Records from a collection
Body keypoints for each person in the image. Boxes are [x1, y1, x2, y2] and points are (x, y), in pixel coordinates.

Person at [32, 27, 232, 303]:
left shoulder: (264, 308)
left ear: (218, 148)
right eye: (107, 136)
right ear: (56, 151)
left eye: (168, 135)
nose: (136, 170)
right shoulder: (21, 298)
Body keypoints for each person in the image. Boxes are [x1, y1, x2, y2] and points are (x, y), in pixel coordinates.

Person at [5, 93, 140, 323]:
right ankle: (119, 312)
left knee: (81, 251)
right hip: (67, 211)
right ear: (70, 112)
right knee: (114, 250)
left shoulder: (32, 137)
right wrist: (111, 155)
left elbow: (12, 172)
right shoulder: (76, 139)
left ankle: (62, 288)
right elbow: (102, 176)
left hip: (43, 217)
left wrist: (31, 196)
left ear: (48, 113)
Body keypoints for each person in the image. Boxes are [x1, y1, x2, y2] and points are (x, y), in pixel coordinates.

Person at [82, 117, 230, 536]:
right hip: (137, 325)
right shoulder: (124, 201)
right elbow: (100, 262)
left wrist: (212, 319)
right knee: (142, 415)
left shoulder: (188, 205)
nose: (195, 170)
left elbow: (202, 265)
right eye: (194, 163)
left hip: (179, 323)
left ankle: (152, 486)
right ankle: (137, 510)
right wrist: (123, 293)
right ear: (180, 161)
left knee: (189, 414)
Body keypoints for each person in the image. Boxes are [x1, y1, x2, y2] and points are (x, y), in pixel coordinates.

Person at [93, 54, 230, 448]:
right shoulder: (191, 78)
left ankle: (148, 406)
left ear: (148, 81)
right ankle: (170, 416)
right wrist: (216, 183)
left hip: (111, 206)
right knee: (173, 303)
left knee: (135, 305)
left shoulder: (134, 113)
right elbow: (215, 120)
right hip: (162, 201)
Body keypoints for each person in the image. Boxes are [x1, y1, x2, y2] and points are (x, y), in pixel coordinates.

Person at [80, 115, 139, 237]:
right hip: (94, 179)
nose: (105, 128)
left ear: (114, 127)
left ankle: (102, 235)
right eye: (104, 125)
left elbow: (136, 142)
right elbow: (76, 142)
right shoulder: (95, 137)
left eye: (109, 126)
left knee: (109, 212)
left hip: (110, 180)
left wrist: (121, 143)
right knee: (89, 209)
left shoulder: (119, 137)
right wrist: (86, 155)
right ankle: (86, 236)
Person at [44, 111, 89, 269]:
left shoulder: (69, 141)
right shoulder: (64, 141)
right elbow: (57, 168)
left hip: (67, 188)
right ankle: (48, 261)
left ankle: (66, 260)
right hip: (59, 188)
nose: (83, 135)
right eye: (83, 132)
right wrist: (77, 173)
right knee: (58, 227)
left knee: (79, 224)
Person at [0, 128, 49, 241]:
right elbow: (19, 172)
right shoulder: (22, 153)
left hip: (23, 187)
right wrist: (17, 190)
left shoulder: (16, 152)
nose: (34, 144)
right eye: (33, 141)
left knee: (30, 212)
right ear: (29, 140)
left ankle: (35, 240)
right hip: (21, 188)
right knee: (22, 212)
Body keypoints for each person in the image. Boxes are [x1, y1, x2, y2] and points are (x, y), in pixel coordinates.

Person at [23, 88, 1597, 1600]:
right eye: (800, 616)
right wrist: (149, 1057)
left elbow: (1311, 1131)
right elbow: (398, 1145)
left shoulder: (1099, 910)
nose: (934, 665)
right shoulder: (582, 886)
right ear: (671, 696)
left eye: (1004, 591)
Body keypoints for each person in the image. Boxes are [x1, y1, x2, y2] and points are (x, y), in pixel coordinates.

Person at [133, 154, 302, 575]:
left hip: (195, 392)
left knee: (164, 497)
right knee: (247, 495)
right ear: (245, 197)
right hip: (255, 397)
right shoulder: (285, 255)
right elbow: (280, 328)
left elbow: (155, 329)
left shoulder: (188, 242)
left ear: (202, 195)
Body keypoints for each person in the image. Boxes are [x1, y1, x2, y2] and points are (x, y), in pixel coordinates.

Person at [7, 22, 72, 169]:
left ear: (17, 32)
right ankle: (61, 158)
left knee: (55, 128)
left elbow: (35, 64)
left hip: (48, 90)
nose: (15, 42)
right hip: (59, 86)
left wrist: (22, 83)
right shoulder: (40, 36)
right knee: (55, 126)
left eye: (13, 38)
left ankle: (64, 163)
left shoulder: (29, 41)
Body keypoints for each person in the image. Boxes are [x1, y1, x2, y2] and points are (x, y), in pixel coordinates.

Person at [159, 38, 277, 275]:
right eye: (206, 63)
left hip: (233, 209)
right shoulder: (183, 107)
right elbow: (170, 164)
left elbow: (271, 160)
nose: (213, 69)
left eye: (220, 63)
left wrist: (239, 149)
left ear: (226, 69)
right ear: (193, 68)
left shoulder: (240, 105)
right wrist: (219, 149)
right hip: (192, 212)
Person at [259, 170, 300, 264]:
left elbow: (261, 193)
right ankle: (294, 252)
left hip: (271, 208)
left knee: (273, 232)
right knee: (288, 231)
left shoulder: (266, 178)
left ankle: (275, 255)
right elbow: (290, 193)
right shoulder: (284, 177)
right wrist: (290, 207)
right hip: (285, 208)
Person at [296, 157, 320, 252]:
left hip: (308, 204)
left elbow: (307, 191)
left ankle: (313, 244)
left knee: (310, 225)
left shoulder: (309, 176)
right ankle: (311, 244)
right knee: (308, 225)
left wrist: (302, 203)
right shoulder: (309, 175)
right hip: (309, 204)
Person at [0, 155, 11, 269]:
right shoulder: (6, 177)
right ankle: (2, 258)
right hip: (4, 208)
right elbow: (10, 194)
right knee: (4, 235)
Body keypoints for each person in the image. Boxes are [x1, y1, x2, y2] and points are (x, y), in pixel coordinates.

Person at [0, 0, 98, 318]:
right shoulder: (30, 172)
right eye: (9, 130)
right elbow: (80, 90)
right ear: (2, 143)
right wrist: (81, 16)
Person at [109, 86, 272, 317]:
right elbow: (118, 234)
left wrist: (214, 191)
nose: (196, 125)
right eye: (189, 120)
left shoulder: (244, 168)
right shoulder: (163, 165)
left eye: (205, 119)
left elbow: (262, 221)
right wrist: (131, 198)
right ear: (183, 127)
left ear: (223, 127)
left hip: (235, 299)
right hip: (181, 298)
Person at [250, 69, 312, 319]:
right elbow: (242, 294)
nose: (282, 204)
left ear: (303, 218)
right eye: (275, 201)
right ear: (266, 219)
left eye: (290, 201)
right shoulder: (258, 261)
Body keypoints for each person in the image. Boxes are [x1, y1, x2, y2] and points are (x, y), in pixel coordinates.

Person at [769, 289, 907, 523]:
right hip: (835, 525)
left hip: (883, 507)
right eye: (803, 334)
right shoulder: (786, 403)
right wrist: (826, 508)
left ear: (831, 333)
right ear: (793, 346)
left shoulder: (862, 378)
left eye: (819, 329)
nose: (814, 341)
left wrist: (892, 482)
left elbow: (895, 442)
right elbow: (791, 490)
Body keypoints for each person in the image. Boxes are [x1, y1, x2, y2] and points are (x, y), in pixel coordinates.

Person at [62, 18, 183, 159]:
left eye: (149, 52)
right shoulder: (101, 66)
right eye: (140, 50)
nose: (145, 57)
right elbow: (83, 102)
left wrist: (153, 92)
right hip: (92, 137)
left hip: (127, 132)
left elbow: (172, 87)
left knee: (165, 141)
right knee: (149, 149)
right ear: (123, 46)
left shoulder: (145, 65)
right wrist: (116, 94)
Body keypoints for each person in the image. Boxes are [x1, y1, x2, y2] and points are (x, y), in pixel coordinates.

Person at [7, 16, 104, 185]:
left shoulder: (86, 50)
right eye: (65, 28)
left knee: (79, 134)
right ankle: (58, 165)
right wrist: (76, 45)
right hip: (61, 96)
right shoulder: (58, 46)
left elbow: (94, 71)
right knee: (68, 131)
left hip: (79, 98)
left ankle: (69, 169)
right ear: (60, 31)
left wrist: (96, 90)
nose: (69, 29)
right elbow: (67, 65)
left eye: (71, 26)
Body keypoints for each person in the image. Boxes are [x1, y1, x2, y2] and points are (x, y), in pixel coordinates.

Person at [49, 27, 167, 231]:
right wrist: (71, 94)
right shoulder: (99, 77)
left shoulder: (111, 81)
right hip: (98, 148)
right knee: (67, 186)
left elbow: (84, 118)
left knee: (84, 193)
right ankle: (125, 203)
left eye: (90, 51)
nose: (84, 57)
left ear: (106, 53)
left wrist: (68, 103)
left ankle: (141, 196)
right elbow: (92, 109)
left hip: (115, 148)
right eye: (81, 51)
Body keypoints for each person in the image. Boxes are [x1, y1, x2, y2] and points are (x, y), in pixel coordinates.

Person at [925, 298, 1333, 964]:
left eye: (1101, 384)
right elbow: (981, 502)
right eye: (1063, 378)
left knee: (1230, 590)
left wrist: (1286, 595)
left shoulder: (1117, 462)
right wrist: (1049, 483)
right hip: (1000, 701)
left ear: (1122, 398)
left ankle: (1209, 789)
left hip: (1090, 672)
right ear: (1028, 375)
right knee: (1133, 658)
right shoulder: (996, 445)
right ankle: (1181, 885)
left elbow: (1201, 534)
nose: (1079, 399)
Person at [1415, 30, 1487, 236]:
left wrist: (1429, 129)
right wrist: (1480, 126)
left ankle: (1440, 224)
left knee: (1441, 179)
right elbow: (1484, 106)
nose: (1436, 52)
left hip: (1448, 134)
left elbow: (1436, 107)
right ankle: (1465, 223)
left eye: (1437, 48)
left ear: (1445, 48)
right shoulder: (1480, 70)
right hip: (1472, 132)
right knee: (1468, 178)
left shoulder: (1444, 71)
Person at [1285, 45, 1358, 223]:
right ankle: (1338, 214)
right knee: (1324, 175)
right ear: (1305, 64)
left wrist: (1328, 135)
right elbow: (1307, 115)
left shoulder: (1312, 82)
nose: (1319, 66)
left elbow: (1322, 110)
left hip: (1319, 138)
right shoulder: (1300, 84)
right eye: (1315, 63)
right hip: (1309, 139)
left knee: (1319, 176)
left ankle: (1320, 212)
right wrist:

## Exercise aim
Take the lines above from the one containing "right eye: (140, 50)" down to the one containing "left elbow: (1201, 534)", and transcribe them exactly, both ends included.

## Response
right eye: (140, 50)
nose: (145, 57)
right elbow: (83, 102)
left wrist: (153, 92)
right hip: (92, 137)
left hip: (127, 132)
left elbow: (172, 87)
left knee: (165, 141)
right knee: (149, 149)
right ear: (123, 46)
left shoulder: (145, 65)
right wrist: (116, 94)
Body keypoints for each person in the image. Boxes are [x1, y1, x2, y2] and points are (x, y), in pixel coordinates.

Person at [7, 16, 104, 185]:
left shoulder: (86, 50)
right eye: (65, 28)
left knee: (79, 134)
right ankle: (58, 165)
right wrist: (76, 45)
right hip: (61, 96)
right shoulder: (58, 46)
left elbow: (94, 71)
right knee: (68, 131)
left hip: (79, 98)
left ankle: (69, 169)
right ear: (60, 31)
left wrist: (96, 90)
nose: (69, 29)
right elbow: (67, 65)
left eye: (71, 26)
Body keypoints for each person in the image. Boxes are [x1, y1, x2, y2] and points are (x, y), in pixel coordinates.

Person at [49, 27, 167, 231]:
right wrist: (71, 94)
right shoulder: (99, 77)
left shoulder: (111, 81)
right hip: (98, 148)
right knee: (67, 186)
left elbow: (84, 118)
left knee: (84, 193)
right ankle: (125, 203)
left eye: (90, 51)
nose: (84, 57)
left ear: (106, 53)
left wrist: (68, 103)
left ankle: (141, 196)
right elbow: (92, 109)
left hip: (115, 148)
right eye: (81, 51)
Body keypoints for each person in the image. Boxes are [x1, y1, x2, y2] and points are (x, y), in pixel coordinates.

Person at [925, 298, 1333, 964]:
left eye: (1101, 384)
right elbow: (981, 502)
right eye: (1063, 378)
left knee: (1230, 590)
left wrist: (1286, 595)
left shoulder: (1117, 462)
right wrist: (1049, 483)
right hip: (1000, 701)
left ear: (1122, 398)
left ankle: (1209, 789)
left hip: (1090, 672)
right ear: (1028, 375)
right knee: (1133, 658)
right shoulder: (996, 445)
right ankle: (1181, 885)
left elbow: (1201, 534)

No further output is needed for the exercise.